Camera-frame cuboid estimates
_ _ _ _

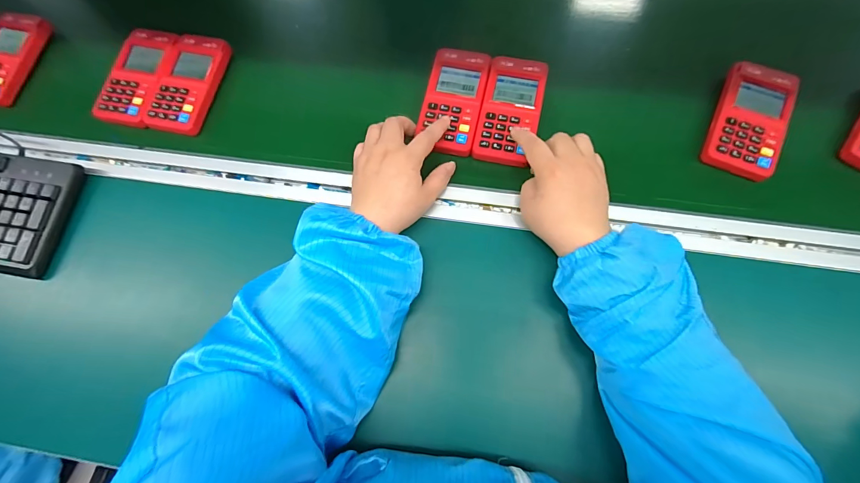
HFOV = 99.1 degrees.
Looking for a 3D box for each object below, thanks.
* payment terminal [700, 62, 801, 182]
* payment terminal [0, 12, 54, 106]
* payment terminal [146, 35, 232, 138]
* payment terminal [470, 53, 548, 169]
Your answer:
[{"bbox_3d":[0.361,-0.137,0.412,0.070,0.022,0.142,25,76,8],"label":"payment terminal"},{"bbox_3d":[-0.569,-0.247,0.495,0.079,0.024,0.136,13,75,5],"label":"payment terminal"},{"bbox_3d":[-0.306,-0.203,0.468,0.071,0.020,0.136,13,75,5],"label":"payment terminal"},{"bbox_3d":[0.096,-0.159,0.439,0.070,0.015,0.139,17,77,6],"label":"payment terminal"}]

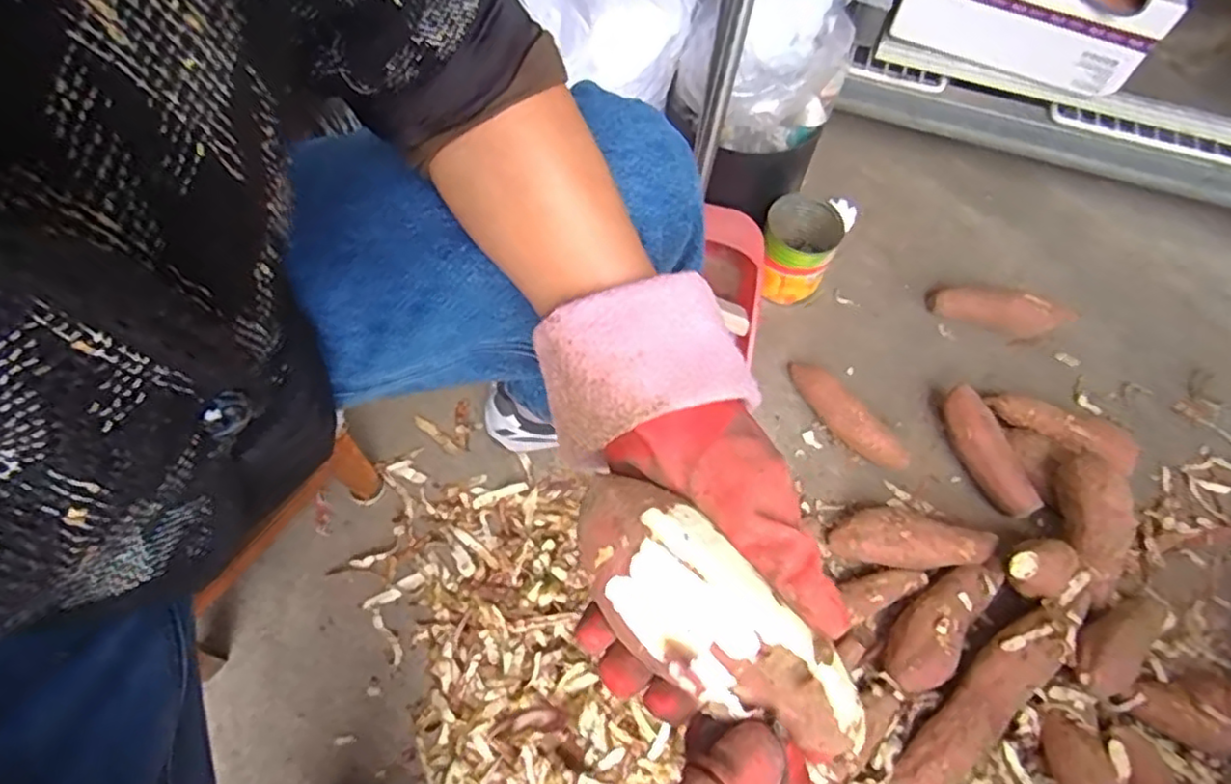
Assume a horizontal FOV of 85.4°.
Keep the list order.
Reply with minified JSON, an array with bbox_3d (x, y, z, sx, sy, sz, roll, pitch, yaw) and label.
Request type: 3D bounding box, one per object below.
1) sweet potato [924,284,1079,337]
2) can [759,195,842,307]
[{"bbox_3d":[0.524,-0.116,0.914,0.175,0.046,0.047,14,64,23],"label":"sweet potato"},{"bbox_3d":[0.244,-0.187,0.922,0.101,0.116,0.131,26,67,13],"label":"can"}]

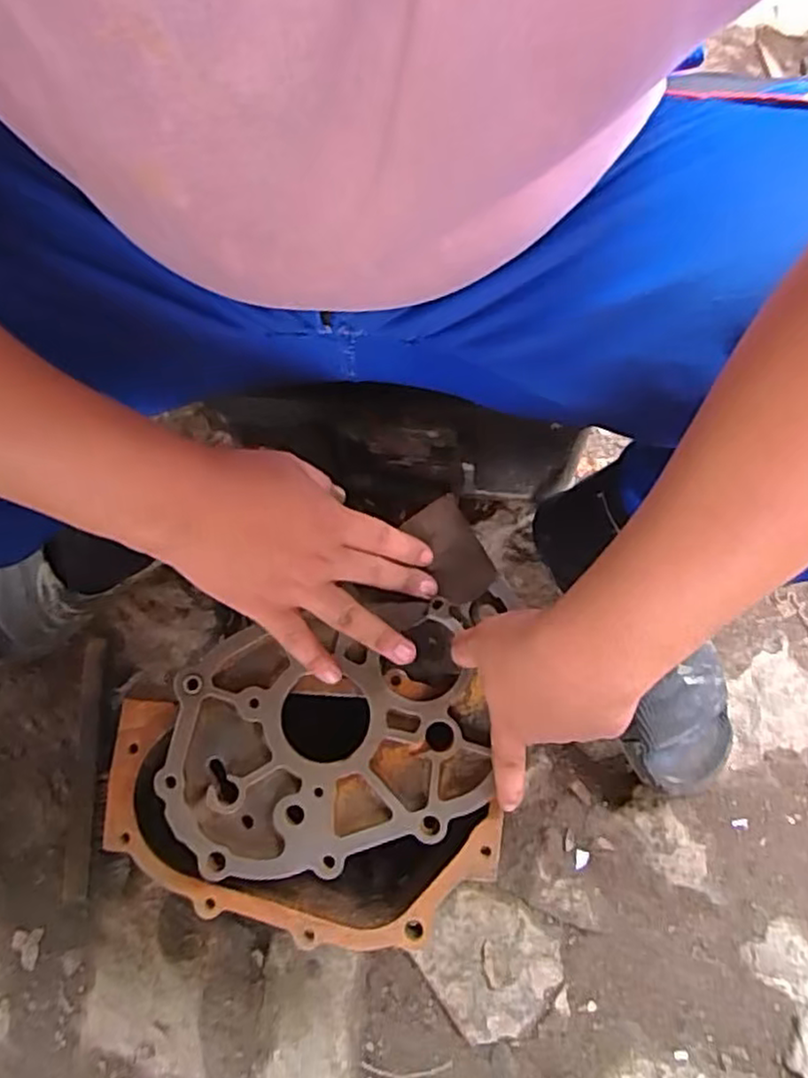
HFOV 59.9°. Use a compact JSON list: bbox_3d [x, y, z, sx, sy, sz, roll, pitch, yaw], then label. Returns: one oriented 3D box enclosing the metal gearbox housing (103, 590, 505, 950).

_ _ _ _

Please retype only the lines from the line that holds "1) sweet potato [924,284,1079,337]" through the end of the records, exactly as they stand, and drop every picture.

1) sweet potato [924,284,1079,337]
2) can [759,195,842,307]
[{"bbox_3d":[0.524,-0.116,0.914,0.175,0.046,0.047,14,64,23],"label":"sweet potato"},{"bbox_3d":[0.244,-0.187,0.922,0.101,0.116,0.131,26,67,13],"label":"can"}]

HFOV 59.9°. Use a compact JSON list: bbox_3d [x, y, z, sx, sy, sz, roll, pitch, yaw], then label. Returns: one oriented 3D box enclosing the metal gearbox housing (103, 590, 505, 950).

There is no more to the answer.